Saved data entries
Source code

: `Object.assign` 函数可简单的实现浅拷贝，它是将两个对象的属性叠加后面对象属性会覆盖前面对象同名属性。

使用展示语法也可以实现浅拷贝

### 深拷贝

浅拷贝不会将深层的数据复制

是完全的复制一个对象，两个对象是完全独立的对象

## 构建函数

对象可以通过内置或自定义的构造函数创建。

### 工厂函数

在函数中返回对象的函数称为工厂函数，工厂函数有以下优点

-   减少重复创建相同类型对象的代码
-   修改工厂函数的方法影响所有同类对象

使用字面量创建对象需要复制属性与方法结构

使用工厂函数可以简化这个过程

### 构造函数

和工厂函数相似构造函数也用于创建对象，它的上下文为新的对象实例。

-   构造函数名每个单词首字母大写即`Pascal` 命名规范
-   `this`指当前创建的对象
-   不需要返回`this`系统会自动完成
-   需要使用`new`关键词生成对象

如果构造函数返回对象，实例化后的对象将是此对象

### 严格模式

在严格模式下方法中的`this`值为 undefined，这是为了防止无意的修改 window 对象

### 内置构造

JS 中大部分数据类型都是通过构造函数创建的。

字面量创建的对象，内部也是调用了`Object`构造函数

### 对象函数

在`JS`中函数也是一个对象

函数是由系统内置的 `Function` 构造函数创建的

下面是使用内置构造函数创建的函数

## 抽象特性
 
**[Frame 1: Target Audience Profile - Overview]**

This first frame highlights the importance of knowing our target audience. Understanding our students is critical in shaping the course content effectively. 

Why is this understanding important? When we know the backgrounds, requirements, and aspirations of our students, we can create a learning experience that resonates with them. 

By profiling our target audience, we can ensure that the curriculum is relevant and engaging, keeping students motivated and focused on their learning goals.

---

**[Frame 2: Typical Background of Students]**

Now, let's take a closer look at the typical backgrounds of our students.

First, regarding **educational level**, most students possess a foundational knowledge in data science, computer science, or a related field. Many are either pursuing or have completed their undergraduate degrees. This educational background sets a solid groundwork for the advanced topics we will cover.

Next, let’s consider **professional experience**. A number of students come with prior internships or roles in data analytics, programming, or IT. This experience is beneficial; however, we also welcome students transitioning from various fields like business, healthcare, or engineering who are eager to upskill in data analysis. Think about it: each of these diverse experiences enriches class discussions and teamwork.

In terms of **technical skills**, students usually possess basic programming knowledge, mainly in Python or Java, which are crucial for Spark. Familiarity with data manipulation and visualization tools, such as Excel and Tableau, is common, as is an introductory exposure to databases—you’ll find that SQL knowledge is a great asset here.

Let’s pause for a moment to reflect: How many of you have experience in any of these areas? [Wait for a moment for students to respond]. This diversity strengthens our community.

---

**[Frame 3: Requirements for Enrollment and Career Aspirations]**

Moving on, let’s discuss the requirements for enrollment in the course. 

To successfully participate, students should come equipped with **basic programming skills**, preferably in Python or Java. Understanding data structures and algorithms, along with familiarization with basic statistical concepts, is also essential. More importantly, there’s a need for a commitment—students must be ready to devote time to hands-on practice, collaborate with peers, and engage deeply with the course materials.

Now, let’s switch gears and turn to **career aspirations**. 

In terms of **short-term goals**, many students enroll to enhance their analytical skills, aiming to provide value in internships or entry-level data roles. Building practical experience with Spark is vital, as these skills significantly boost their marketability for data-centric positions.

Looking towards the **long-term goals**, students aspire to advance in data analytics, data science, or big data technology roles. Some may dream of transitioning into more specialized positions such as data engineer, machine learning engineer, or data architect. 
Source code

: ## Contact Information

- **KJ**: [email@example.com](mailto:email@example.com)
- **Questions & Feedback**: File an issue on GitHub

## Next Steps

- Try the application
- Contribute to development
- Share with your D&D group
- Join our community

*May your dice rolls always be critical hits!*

The problem: Return every record above exactly, line by line.

Response area:
Source code

: `Object.assign` 函数可简单的实现浅拷贝，它是将两个对象的属性叠加后面对象属性会覆盖前面对象同名属性。

使用展示语法也可以实现浅拷贝

### 深拷贝

浅拷贝不会将深层的数据复制

是完全的复制一个对象，两个对象是完全独立的对象

## 构建函数

对象可以通过内置或自定义的构造函数创建。

### 工厂函数

在函数中返回对象的函数称为工厂函数，工厂函数有以下优点

-   减少重复创建相同类型对象的代码
-   修改工厂函数的方法影响所有同类对象

使用字面量创建对象需要复制属性与方法结构

使用工厂函数可以简化这个过程

### 构造函数

和工厂函数相似构造函数也用于创建对象，它的上下文为新的对象实例。

-   构造函数名每个单词首字母大写即`Pascal` 命名规范
-   `this`指当前创建的对象
-   不需要返回`this`系统会自动完成
-   需要使用`new`关键词生成对象

如果构造函数返回对象，实例化后的对象将是此对象

### 严格模式

在严格模式下方法中的`this`值为 undefined，这是为了防止无意的修改 window 对象

### 内置构造

JS 中大部分数据类型都是通过构造函数创建的。

字面量创建的对象，内部也是调用了`Object`构造函数

### 对象函数

在`JS`中函数也是一个对象

函数是由系统内置的 `Function` 构造函数创建的

下面是使用内置构造函数创建的函数

## 抽象特性
 
**[Frame 1: Target Audience Profile - Overview]**

This first frame highlights the importance of knowing our target audience. Understanding our students is critical in shaping the course content effectively. 

Why is this understanding important? When we know the backgrounds, requirements, and aspirations of our students, we can create a learning experience that resonates with them. 

By profiling our target audience, we can ensure that the curriculum is relevant and engaging, keeping students motivated and focused on their learning goals.

---

**[Frame 2: Typical Background of Students]**

Now, let's take a closer look at the typical backgrounds of our students.

First, regarding **educational level**, most students possess a foundational knowledge in data science, computer science, or a related field. Many are either pursuing or have completed their undergraduate degrees. This educational background sets a solid groundwork for the advanced topics we will cover.

Next, let’s consider **professional experience**. A number of students come with prior internships or roles in data analytics, programming, or IT. This experience is beneficial; however, we also welcome students transitioning from various fields like business, healthcare, or engineering who are eager to upskill in data analysis. Think about it: each of these diverse experiences enriches class discussions and teamwork.

In terms of **technical skills**, students usually possess basic programming knowledge, mainly in Python or Java, which are crucial for Spark. Familiarity with data manipulation and visualization tools, such as Excel and Tableau, is common, as is an introductory exposure to databases—you’ll find that SQL knowledge is a great asset here.

Let’s pause for a moment to reflect: How many of you have experience in any of these areas? [Wait for a moment for students to respond]. This diversity strengthens our community.

---

**[Frame 3: Requirements for Enrollment and Career Aspirations]**

Moving on, let’s discuss the requirements for enrollment in the course. 

To successfully participate, students should come equipped with **basic programming skills**, preferably in Python or Java. Understanding data structures and algorithms, along with familiarization with basic statistical concepts, is also essential. More importantly, there’s a need for a commitment—students must be ready to devote time to hands-on practice, collaborate with peers, and engage deeply with the course materials.

Now, let’s switch gears and turn to **career aspirations**. 

In terms of **short-term goals**, many students enroll to enhance their analytical skills, aiming to provide value in internships or entry-level data roles. Building practical experience with Spark is vital, as these skills significantly boost their marketability for data-centric positions.

Looking towards the **long-term goals**, students aspire to advance in data analytics, data science, or big data technology roles. Some may dream of transitioning into more specialized positions such as data engineer, machine learning engineer, or data architect. 
Source code

: ## Contact Information

- **KJ**: [email@example.com](mailto:email@example.com)
- **Questions & Feedback**: File an issue on GitHub

## Next Steps

- Try the application
- Contribute to development
- Share with your D&D group
- Join our community

*May your dice rolls always be critical hits!*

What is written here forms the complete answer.